Solved – Cross-validation with Boosting Trees (do I need 4 sets?)

boostingcross-validation

Normally, you have train, validation and test sets for training, tuning (hyperparameters) and finally evaluating a machine-learning model.
If we use cross-validation, then we can effectively have only train and test sets, where train set is used for CV (both training and tuning, using several folds). And after the best model is selected, it is trained on the whole train set and evaluated on test. Am I correct here?

Now, I am a bit confused about the boosting trees. Let's take LightGBM as an example.
When you are training a boosting tree, normally you set some value as an early_stopping_rounds and you do a separate CV to define the optimal number of trees in the model (e.g. with LGBM it is lightgbm.cv method).
Does it mean, that I need again three datasets?

  1. Train (to find the optimal number of trees using CV and then train on the whole train set, using the found optimal number of trees)
  2. Validation (tune other hyperparameters)
  3. Test (final evaluation)

Material provided |

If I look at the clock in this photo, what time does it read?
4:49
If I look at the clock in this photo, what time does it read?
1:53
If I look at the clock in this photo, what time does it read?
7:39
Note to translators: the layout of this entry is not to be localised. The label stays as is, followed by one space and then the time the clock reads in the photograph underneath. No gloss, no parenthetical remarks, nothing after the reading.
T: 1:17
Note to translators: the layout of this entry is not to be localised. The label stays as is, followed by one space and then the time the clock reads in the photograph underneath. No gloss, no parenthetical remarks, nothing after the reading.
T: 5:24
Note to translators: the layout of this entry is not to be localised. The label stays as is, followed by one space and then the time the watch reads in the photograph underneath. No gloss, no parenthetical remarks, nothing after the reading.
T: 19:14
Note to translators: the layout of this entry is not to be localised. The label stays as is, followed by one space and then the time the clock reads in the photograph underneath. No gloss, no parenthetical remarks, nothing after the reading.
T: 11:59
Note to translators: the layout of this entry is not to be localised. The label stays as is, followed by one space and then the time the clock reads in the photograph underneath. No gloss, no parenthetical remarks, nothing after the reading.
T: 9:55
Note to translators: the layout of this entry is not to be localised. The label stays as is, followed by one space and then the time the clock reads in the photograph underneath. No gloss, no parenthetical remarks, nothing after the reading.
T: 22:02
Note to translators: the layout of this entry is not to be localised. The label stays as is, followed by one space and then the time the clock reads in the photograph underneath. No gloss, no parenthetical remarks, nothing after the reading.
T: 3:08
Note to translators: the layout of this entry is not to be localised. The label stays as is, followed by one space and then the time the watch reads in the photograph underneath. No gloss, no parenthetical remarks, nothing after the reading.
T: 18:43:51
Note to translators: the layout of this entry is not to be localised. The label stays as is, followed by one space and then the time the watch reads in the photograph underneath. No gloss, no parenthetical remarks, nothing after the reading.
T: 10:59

Work instructions |
• a. Answer these about the post on cross-validation with boosting trees:
(i) Which library does it use as its example?
(ii) With cross-validation, what is the train set used for?
(iii) In the numbered list, what is the validation set for?
• b. Please copy everything from "If we use cross-validation, then" down to "(tune other hyperparameters)" in the post on cross-validation with boosting trees, swapping "folds" for "splits".

Answers provided |
• a.
(i) LightGBM
(ii) Both training and tuning, using several folds
(iii) To tune other hyperparameters

• b.
If we use cross-validation, then we can effectively have only train and test sets, where train set is used for CV (both training and tuning, using several splits). And after the best model is selected, it is trained on the whole train set and evaluated on test. Am I correct here?

Now, I am a bit confused about the boosting trees. Let's take LightGBM as an example.
When you are training a boosting tree, normally you set some value as an early_stopping_rounds and you do a separate CV to define the optimal number of trees in the model (e.g. with LGBM it is lightgbm.cv method).
Does it mean, that I need again three datasets?

  1. Train (to find the optimal number of trees using CV and then train on the whole train set, using the found optimal number of trees)
  2. Validation (tune other hyperparameters)